### EXERCISE INSTRUCTIONS
(a) List every exercise or training method given under "For closing grip" in the grip-training text below.
(b) According to the grip-training text below, which two problems can result from working only on closing grip?

### PASSAGE

☆ ☆ ☆ ☆ ☆ ☆ ☆

Grip strength training requires a different type of training regimen than other muscular training. The reasons are primarily based on the interplay of the tendons and muscles and the lack of "down time" or rest that most people's hands get.

It is generally considered that all aspects of the hand must be exercised to produce a healthy and strong hand. Only working on closing grip will cause an imbalance between closing and opening (antagonist) muscles, and can lead to problems such as tendinitis and carpal tunnel syndrome.

===For closing grip===
- Thick bar and Thick Grip work on a two-inch or thicker bar—such as deadlifts, pullups, and the farmers walk—trains the support grip.
- Grippers train the crushing grip.
- Plate pinches — lifting a weight plate from the ground, standing upright on its edge, to your chest using a pinch grip between your fingers and thumbs only. The plate shouldn't touch the palm of your hand.
- Sledgehammer lever — levering a sledgehammer using the wrists to train fingers and wrists.
- Plate curls and wrist curls — grabbing a plate and doing wrist curls or regular curls with them with the fingers on the bottom and thumb on top, trains the wrists and fingers and thumb for pinch grip.
- Blockweights — cut off ends of hex dumbbells that are grasped in a pinch grip fashion from different sides of the blockweight with one end grasped by fingers and other by thumb; trained with either singles, timed holds, or tosses from hand to hand.
- Hangboard can be used for training the full-crimp grip, half-crimp grip and open hand grip, required in climbing.
- Short steel bending works the "closing grip" in a unique way. It combines a cylindrical gripping motion of the steel bar with the ulnar deviation of the wrist. This action is then forced into an isometric "hold" of sorts, as the bender attempts to bend the bar using only their two hands.

===For opening grip===

- Extensors; these are the muscles that oppose the flexors of the hands and should be trained to achieve a good balance between opposing muscle groups; extensor muscles are key in grip because they must contract aggressively to support finger flexion. Shoving your hand in something like rice and extending it, or placing something such as rocks in a coffee can, putting your hand in there, and extending it to pick up the coffee can, are ways of training your hand extensors.

☆ ☆ ☆ ☆ ☆ ☆ ☆

### DATA LISTING
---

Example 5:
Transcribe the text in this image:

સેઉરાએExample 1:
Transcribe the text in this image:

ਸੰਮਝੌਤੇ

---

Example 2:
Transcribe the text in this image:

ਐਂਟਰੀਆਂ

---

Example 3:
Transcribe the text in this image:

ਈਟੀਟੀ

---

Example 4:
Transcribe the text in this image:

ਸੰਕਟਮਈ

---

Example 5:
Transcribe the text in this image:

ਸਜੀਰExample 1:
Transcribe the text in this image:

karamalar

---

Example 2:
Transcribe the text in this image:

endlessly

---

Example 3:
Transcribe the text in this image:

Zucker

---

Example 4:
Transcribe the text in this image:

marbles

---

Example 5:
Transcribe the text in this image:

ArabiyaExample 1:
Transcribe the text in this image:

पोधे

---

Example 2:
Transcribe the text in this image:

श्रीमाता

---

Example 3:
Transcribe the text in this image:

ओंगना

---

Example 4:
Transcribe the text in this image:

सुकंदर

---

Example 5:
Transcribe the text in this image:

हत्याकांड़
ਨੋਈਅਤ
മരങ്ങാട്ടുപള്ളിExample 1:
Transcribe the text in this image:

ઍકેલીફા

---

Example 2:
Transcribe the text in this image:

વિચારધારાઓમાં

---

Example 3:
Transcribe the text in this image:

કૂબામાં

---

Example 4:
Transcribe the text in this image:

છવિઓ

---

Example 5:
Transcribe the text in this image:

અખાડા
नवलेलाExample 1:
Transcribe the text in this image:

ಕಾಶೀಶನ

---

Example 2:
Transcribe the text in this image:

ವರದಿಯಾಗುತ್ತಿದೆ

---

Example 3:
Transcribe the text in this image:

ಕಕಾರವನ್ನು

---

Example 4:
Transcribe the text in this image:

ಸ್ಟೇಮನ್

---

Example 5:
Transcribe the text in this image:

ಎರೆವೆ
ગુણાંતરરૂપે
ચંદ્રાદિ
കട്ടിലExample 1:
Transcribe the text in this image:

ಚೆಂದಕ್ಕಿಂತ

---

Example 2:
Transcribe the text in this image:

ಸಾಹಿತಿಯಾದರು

☆ ☆ ☆ ☆ ☆ ☆ ☆

### SOLUTION LIST
(a) Thick bar and Thick Grip work, grippers, plate pinches, sledgehammer lever, plate curls and wrist curls, blockweights, hangboard, short steel bending

(b) Tendinitis and carpal tunnel syndrome.